Given data
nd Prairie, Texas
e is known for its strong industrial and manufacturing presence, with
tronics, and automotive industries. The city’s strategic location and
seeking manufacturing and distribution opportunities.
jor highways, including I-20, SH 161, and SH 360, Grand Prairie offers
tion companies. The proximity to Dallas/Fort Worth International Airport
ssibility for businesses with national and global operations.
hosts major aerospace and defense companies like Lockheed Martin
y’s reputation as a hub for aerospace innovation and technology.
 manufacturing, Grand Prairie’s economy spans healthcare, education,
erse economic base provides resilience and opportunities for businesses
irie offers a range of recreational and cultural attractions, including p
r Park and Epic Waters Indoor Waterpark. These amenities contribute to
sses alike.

Task goal
Recast every line of text in the records above as a Markdown table with the columns "Row" and "Line". Number the rows in order and omit any blank lines.

Task solution
| Row | Line |
|---|---|
| 1 | nd Prairie, Texas |
| 2 | e is known for its strong industrial and manufacturing presence, with |
| 3 | tronics, and automotive industries. The city’s strategic location and |
| 4 | seeking manufacturing and distribution opportunities. |
| 5 | jor highways, including I-20, SH 161, and SH 360, Grand Prairie offers |
| 6 | tion companies. The proximity to Dallas/Fort Worth International Airport |
| 7 | ssibility for businesses with national and global operations. |
| 8 | hosts major aerospace and defense companies like Lockheed Martin |
| 9 | y’s reputation as a hub for aerospace innovation and technology. |
| 10 |  manufacturing, Grand Prairie’s economy spans healthcare, education, |
| 11 | erse economic base provides resilience and opportunities for businesses |
| 12 | irie offers a range of recreational and cultural attractions, including p |
| 13 | r Park and Epic Waters Indoor Waterpark. These amenities contribute to |
| 14 | sses alike. |